Your guide to choosing the best servers for your small or medium business

Servers remain a critical component of an IT organisation’s overall infrastructure and operations strategy. To assist IT professionals with their server purchasing requirements, Computerworld has created this step by step Buyers Guide. It includes a server technology checklist, a configuration and management guide as well as a roundup of emerging trends that may shape purchasing decisions. The enterprise Buying Guide also features a Glossary of Terms and begins by addressing the most common Frequently Asked Questions (FAQs).

What is a server?

Servers provide computing power to facilitate the transfer of data across a network and enables applications, operating systems, file transfers, e-mail, printing and communication among client computers. A server and its client machines form a client/server network which provides routing systems and centralized access to information, resources and stored data. For example, a file server is a machine that maintains files and allows clients or users to upload and download files from it. Similarly, a web server hosts web sites and allows users to access these sites. By using a server, employees can securely share files and resources like fax machines and printers.

A server network allows employees to access the Internet or company e-mail simultaneously. There are many other types of servers such as database servers to facilitate database transactions or audio/video servers which provide multimedia capabilities.

What is a server platform?

This is the hardware or software which acts as an engine driving the server. It is usually used in conjunction with an operating system. Every type of server is generally defined by its configuration and software which enables it to communicate with client machines. Today’s servers can handle a large number of requests, distributing data transfer across a series of servers through a cloud or cluster.

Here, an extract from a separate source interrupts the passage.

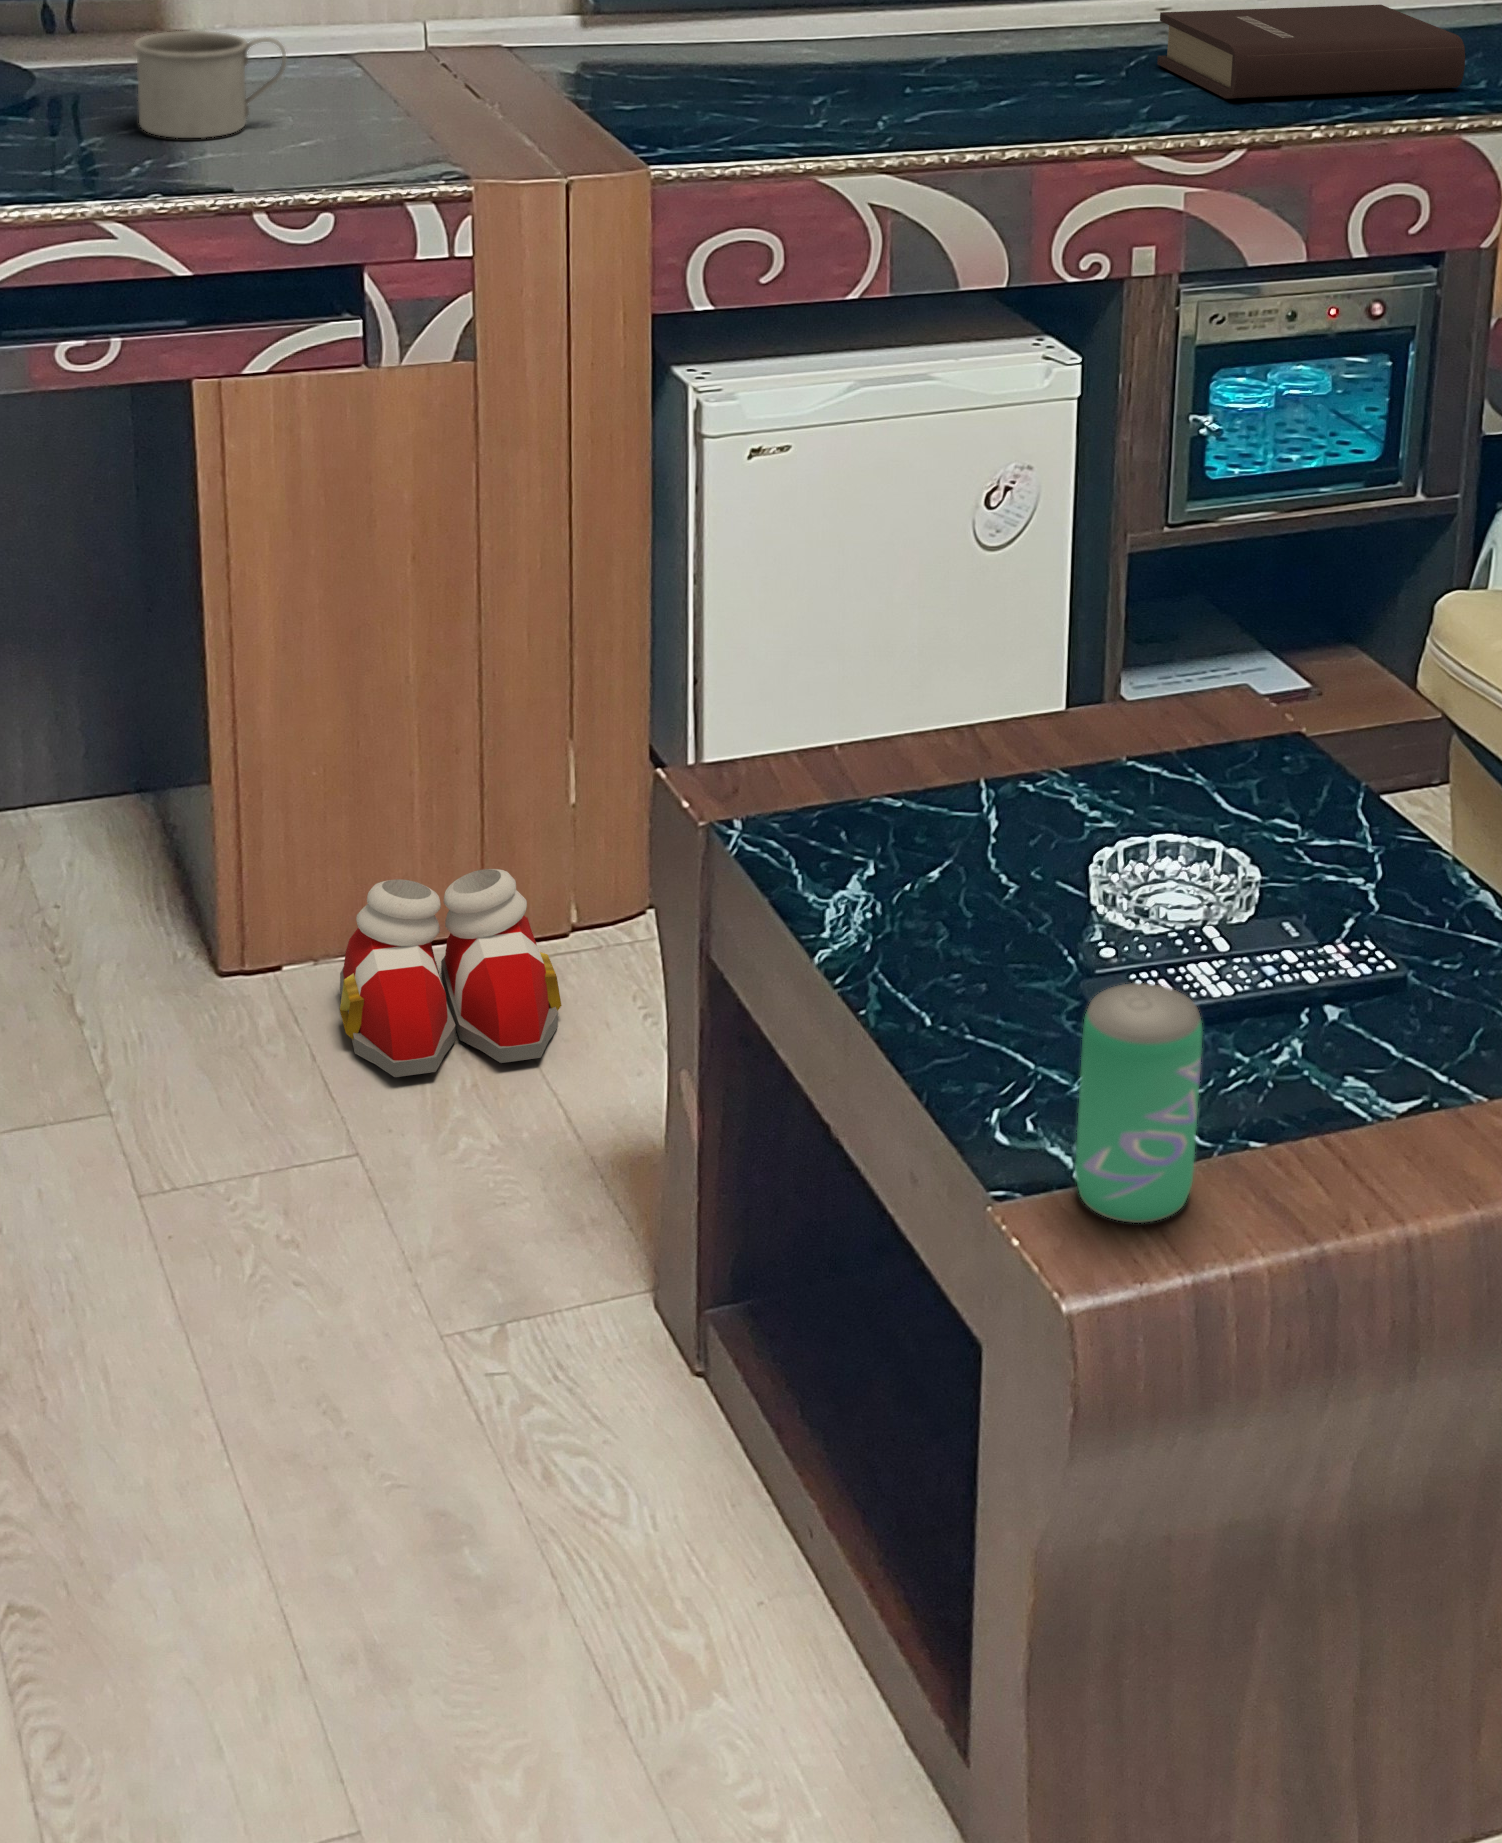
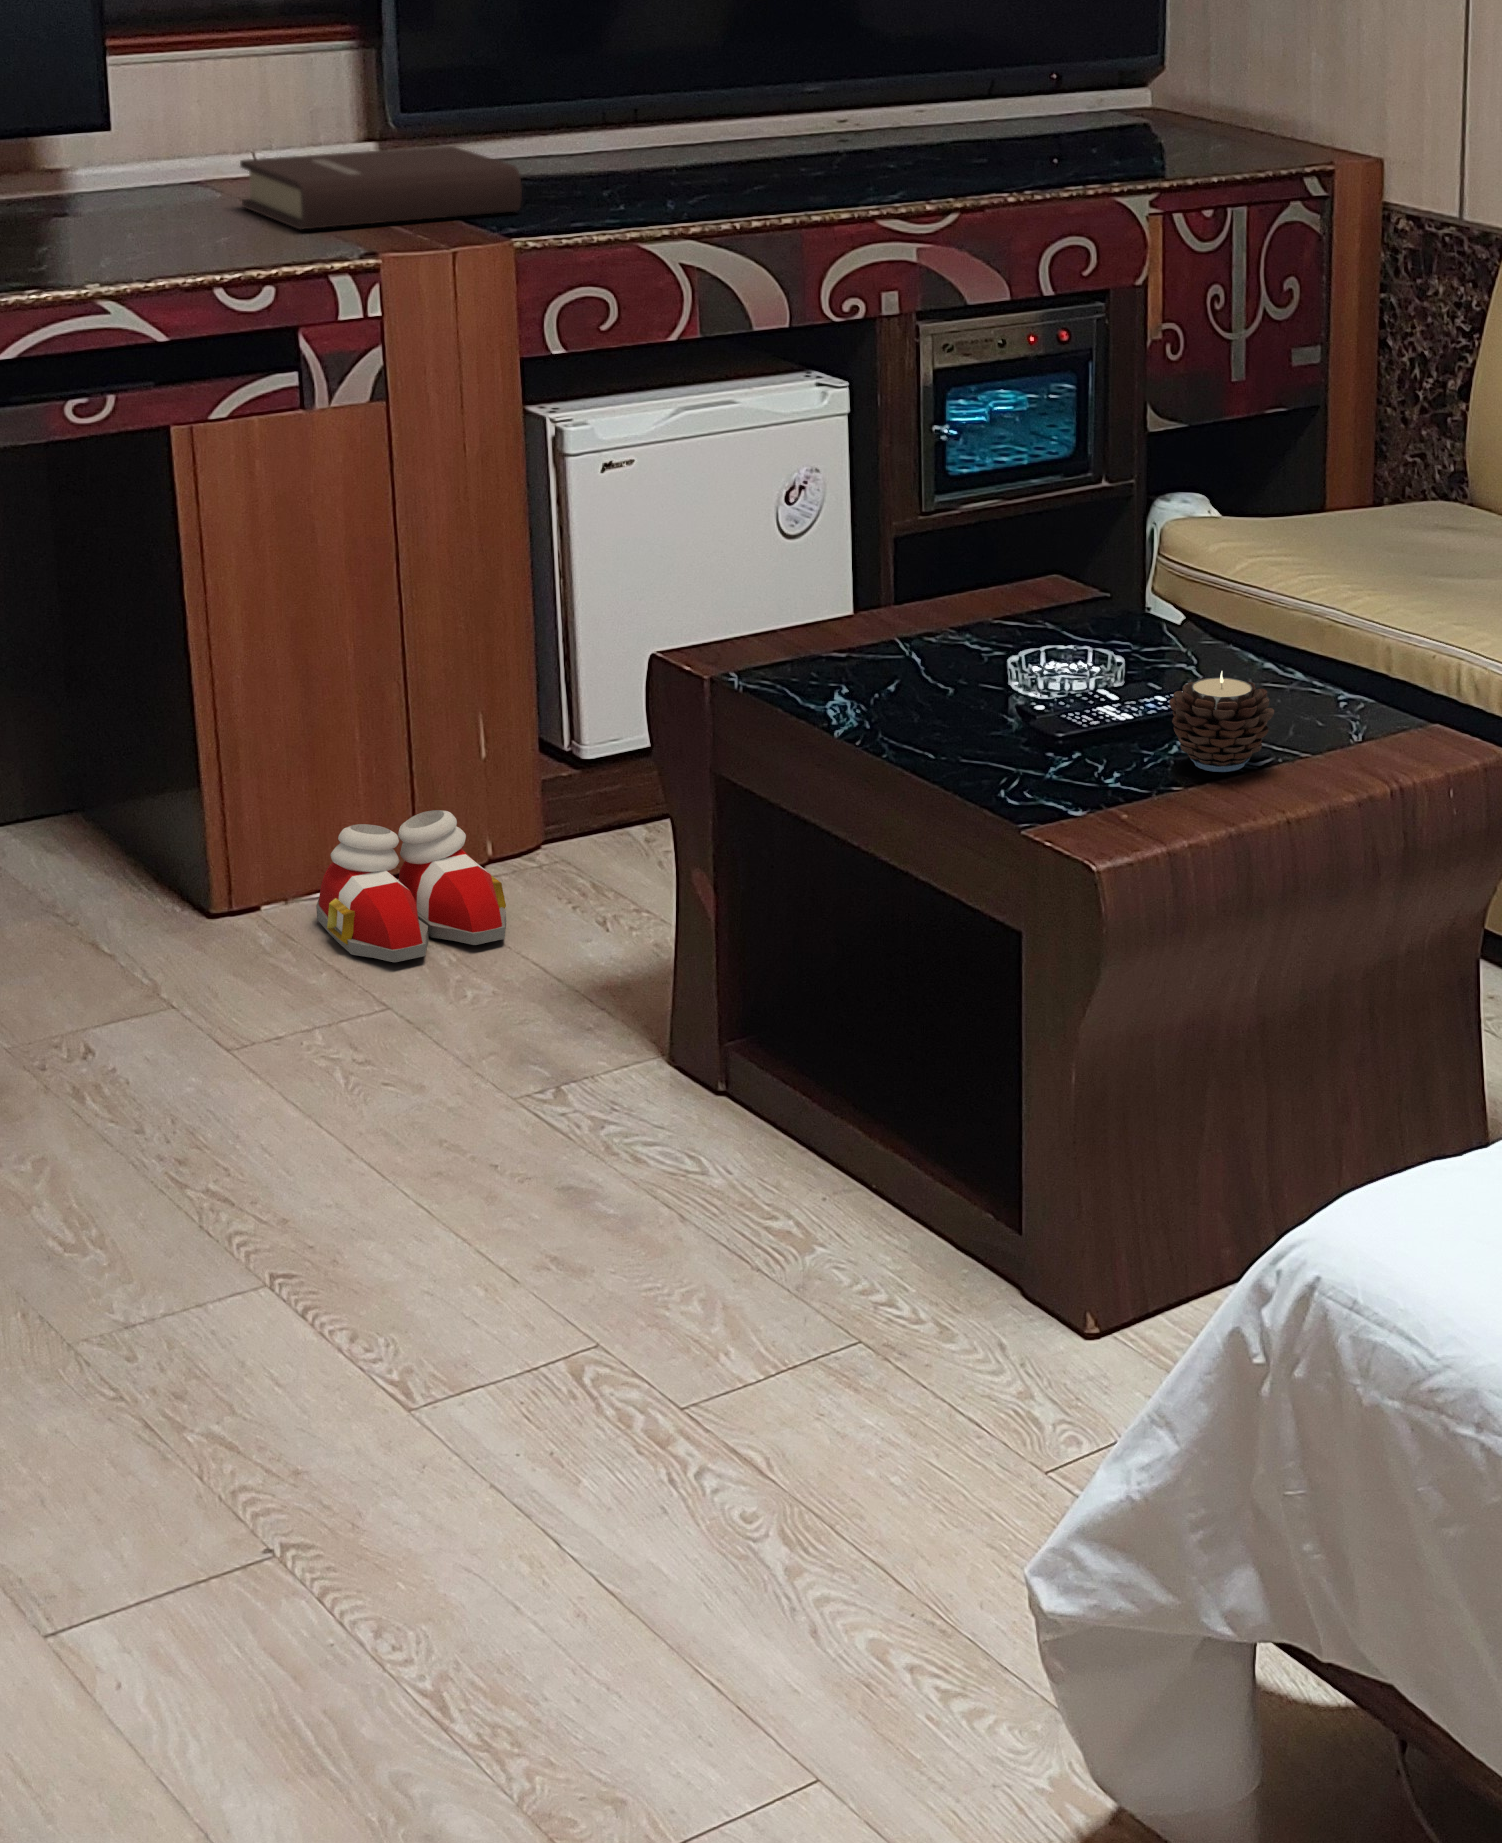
book: present [1157,5,1465,99] -> present [240,146,522,229]
mug: present [134,31,286,138] -> none [69,161,197,245]
candle: none [1265,976,1424,1132] -> present [1169,671,1274,772]
beverage can: present [1075,983,1202,1223] -> none [1072,675,1151,822]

What is an application server?

A subset of traditional data servers, application servers are designed to power frameworks which are involved in extensive processes related to a specific set of software. Application servers can power web-based apps, games, output from scripts and programs as well as serving data from an API (application protocol interface.)

What is a virtual server?

In recent years virtual servers have become increasingly popular. With a virtual configuration, servers are portioned into sub-dedicated areas which provide users with root access and full computing power for their given segment of the server. It reduces expenditure on dedicated hardware.

What is a virtual machine hypervisor?

A virtual machine hypervisor enables the operation of multiple operating systems (OS) instances concurrently on a single physical server, without using a general-purpose host OS for primary access to the hardware. Server virtualization is maturing, and Gartner estimates 40 per cent of all x86 workloads are now running in VMs on top of hypervisors.

What is P2V server management?

Physical to virtual (P2V) server management is defined as products that manage the hypervisor and all virtual machine instances that run on servers. The needs, capabilities, installed bases and maturity of offerings managing these virtual objects are different from the tools managing the hardware.

An analyst at IT research firm, Gartner, Philip Dawson, said enterprises with mature installations of server administration tools, should consider extending these to virtualized environments, not just for consolidation, but also for virtual I/O and other workload migration capabilities. Sample vendors of these tools include HP, IBM, Fujitsu, Dell and Cisco.

What is shared OS Virtualisation (non-mainframe)?

Shared operating system (OS) virtualization refers to products and techniques used to provide an operating environment that enables the operation of multiple applications using a single instance of an OS. It allows for the dynamic allocation of OS resources to each application without affecting their operations. While there are a variety of technologies currently available, Gartner said these products are not fully developed in non-mainframe environments. Unix environments are moving faster in this area than Linux and Windows.

What is server hardware assisted virtualization?

This category of hypervisors is microprocessor-enabled or embedded, literally within the silicon. This allows for virtualization software that runs directly on server hardware with hardware assistance. Additional processor and platform hardware creates a logical space in which the hypervisor can be run, and provides instructional-level support for faster virtual machine operation and virtual input/output (I/O). Sample vendors include AMD, Citrix, IBM, Intel, Microsoft and Oracle.

What is grid computing?

Grid computing involves using a large number of computers in a grid to collectively accomplish large tasks, such as derivative risk analysis, and other complex simulations. Grid computing can lower costs and offer business advantage over more traditional approaches. Grid computing is an extension of cluster computing, and it is being used for large scale computations in financial services and pharmaceutical organisations that have appropriate applications, algorithms and new research processes.

What is a skinless server?

Skinless servers are designed with a reduced amount of rack, chassis and, in some cases, even motherboard components to maximise server density potential and reduce material use and power consumption. Typical designs involve a lack of outside sheet metal coverings (hence the term skinless) over individual servers, as well as shared power and cooling resources within the rack frame. There has always been a market for extremely dense server platforms. Initially this was addressed by blade servers. However, the blade market has evolved toward more-sophisticated and diverse workloads, creating a vacuum in the server market that is now addressed by an emerging class of skinless servers.

What is a mobile rack server?

Another important trend in server technology is the growth of rack mounted, mobile servers. To make more efficient use of finite space, rack mounted servers are built on cabinets that allow them to be upgraded with relative ease. Rack servers allow for flexibility as organisations can continue to invest as data needs grow.